**Set problem:**
Update the rows below by replacing "phylum" with "division" wherever it occurs. Keep everything else the same.
________
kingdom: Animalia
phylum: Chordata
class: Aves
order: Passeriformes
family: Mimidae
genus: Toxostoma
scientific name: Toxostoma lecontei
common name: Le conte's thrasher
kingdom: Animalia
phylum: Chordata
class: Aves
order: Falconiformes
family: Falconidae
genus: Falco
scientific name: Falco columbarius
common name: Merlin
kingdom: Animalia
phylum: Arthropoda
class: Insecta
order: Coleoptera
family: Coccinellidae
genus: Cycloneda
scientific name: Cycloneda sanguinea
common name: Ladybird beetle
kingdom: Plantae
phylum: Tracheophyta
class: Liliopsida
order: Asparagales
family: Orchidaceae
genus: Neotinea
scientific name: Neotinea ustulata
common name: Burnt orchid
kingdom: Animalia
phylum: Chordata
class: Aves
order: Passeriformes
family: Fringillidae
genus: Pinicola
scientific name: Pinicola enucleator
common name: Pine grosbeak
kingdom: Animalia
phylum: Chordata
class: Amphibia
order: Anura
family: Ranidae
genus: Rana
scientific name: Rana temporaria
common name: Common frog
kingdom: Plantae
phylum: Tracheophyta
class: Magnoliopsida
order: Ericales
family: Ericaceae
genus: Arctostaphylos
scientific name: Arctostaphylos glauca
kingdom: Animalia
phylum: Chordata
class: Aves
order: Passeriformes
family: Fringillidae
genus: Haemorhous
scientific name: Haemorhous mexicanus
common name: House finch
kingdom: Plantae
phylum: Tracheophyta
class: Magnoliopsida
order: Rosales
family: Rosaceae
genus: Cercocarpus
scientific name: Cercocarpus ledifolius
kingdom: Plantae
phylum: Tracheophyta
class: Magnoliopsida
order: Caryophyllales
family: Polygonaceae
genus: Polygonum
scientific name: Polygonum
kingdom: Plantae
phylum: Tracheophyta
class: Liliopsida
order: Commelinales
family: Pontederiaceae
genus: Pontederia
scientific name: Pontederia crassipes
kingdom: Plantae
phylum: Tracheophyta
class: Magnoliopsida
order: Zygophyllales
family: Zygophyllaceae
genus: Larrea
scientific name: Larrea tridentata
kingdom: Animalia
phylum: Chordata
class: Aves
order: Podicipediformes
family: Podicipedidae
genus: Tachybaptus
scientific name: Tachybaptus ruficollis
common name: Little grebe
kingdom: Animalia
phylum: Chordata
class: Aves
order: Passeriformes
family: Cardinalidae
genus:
________
**The output:**
kingdom: Animalia
division: Chordata
class: Aves
order: Passeriformes
family: Mimidae
genus: Toxostoma
scientific name: Toxostoma lecontei
common name: Le conte's thrasher
kingdom: Animalia
division: Chordata
class: Aves
order: Falconiformes
family: Falconidae
genus: Falco
scientific name: Falco columbarius
common name: Merlin
kingdom: Animalia
division: Arthropoda
class: Insecta
order: Coleoptera
family: Coccinellidae
genus: Cycloneda
scientific name: Cycloneda sanguinea
common name: Ladybird beetle
kingdom: Plantae
division: Tracheophyta
class: Liliopsida
order: Asparagales
family: Orchidaceae
genus: Neotinea
scientific name: Neotinea ustulata
common name: Burnt orchid
kingdom: Animalia
division: Chordata
class: Aves
order: Passeriformes
family: Fringillidae
genus: Pinicola
scientific name: Pinicola enucleator
common name: Pine grosbeak
kingdom: Animalia
division: Chordata
class: Amphibia
order: Anura
family: Ranidae
genus: Rana
scientific name: Rana temporaria
common name: Common frog
kingdom: Plantae
division: Tracheophyta
class: Magnoliopsida
order: Ericales
family: Ericaceae
genus: Arctostaphylos
scientific name: Arctostaphylos glauca
kingdom: Animalia
division: Chordata
class: Aves
order: Passeriformes
family: Fringillidae
genus: Haemorhous
scientific name: Haemorhous mexicanus
common name: House finch
kingdom: Plantae
division: Tracheophyta
class: Magnoliopsida
order: Rosales
family: Rosaceae
genus: Cercocarpus
scientific name: Cercocarpus ledifolius
kingdom: Plantae
division: Tracheophyta
class: Magnoliopsida
order: Caryophyllales
family: Polygonaceae
genus: Polygonum
scientific name: Polygonum
kingdom: Plantae
division: Tracheophyta
class: Liliopsida
order: Commelinales
family: Pontederiaceae
genus: Pontederia
scientific name: Pontederia crassipes
kingdom: Plantae
division: Tracheophyta
class: Magnoliopsida
order: Zygophyllales
family: Zygophyllaceae
genus: Larrea
scientific name: Larrea tridentata
kingdom: Animalia
division: Chordata
class: Aves
order: Podicipediformes
family: Podicipedidae
genus: Tachybaptus
scientific name: Tachybaptus ruficollis
common name: Little grebe
kingdom: Animalia
division: Chordata
class: Aves
order: Passeriformes
family: Cardinalidae
genus:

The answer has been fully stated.